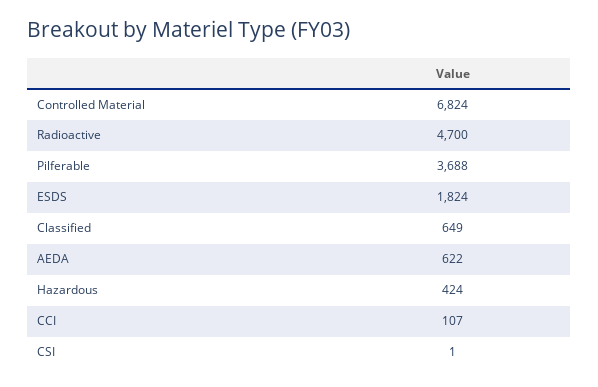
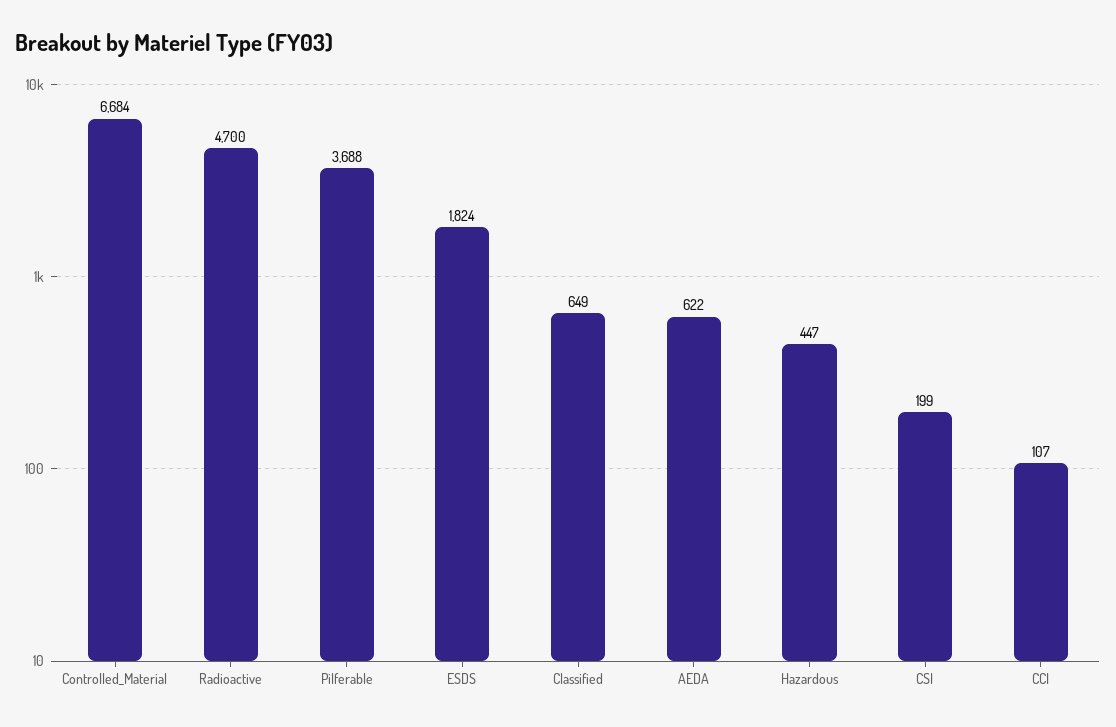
  {
-   "Controlled Material": 6824,
+   "Controlled Material": 6684,
    "Radioactive": 4700,
    "Pilferable": 3688,
    "ESDS": 1824,
    "Classified": 649,
    "AEDA": 622,
-   "Hazardous": 424,
+   "Hazardous": 447,
    "CCI": 107,
-   "CSI": 1
+   "CSI": 199
  }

--------------------------------------------------

• Problem requirements:
Transcribe the listing above in full and exactly; no pictures belong in the copy.

• Answer to this exercise:
  {
-   "Controlled Material": 6824,
+   "Controlled Material": 6684,
    "Radioactive": 4700,
    "Pilferable": 3688,
    "ESDS": 1824,
    "Classified": 649,
    "AEDA": 622,
-   "Hazardous": 424,
+   "Hazardous": 447,
    "CCI": 107,
-   "CSI": 1
+   "CSI": 199
  }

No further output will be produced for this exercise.